Work order: Copy the entries below word for word, but omit any pictures they contain.
━━━ Source information ━━━
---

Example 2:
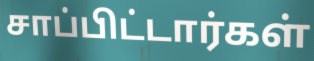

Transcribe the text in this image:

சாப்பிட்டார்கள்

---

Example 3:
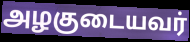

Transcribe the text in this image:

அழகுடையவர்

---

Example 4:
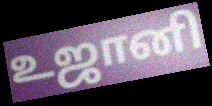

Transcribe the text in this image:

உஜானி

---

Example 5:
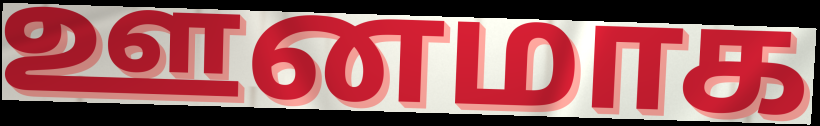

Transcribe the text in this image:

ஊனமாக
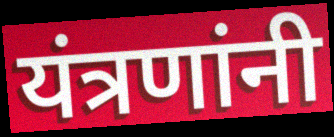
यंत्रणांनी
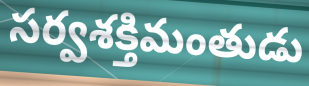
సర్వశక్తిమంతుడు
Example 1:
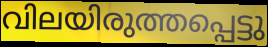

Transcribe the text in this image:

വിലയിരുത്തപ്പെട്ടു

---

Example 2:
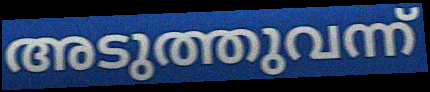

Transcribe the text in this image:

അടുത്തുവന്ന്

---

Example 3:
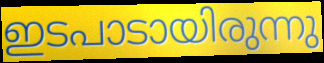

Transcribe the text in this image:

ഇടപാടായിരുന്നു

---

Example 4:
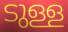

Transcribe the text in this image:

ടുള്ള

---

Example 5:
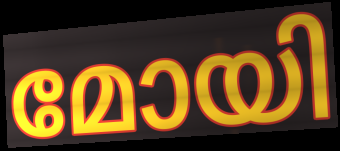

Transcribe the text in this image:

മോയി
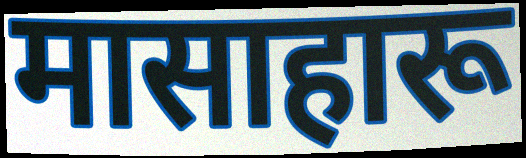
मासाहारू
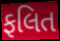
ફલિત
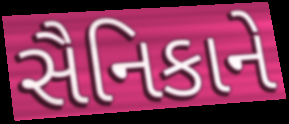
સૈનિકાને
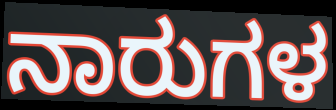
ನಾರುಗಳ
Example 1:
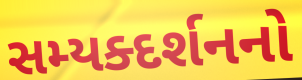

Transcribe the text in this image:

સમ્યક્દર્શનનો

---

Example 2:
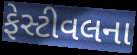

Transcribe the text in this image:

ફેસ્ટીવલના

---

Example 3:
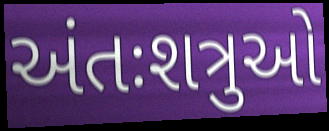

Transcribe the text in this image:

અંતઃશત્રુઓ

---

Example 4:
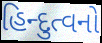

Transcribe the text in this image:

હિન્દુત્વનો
━━━
Problem solution:
---

Example 2:

Transcribe the text in this image:

சாப்பிட்டார்கள்

---

Example 3:

Transcribe the text in this image:

அழகுடையவர்

---

Example 4:

Transcribe the text in this image:

உஜானி

---

Example 5:

Transcribe the text in this image:

ஊனமாக
यंत्रणांनी
సర్వశక్తిమంతుడు
Example 1:

Transcribe the text in this image:

വിലയിരുത്തപ്പെട്ടു

---

Example 2:

Transcribe the text in this image:

അടുത്തുവന്ന്

---

Example 3:

Transcribe the text in this image:

ഇടപാടായിരുന്നു

---

Example 4:

Transcribe the text in this image:

ടുള്ള

---

Example 5:

Transcribe the text in this image:

മോയി
मासाहारू
ફલિત
સૈનિકાને
ನಾರುಗಳ
Example 1:

Transcribe the text in this image:

સમ્યક્દર્શનનો

---

Example 2:

Transcribe the text in this image:

ફેસ્ટીવલના

---

Example 3:

Transcribe the text in this image:

અંતઃશત્રુઓ

---

Example 4:

Transcribe the text in this image:

હિન્દુત્વનો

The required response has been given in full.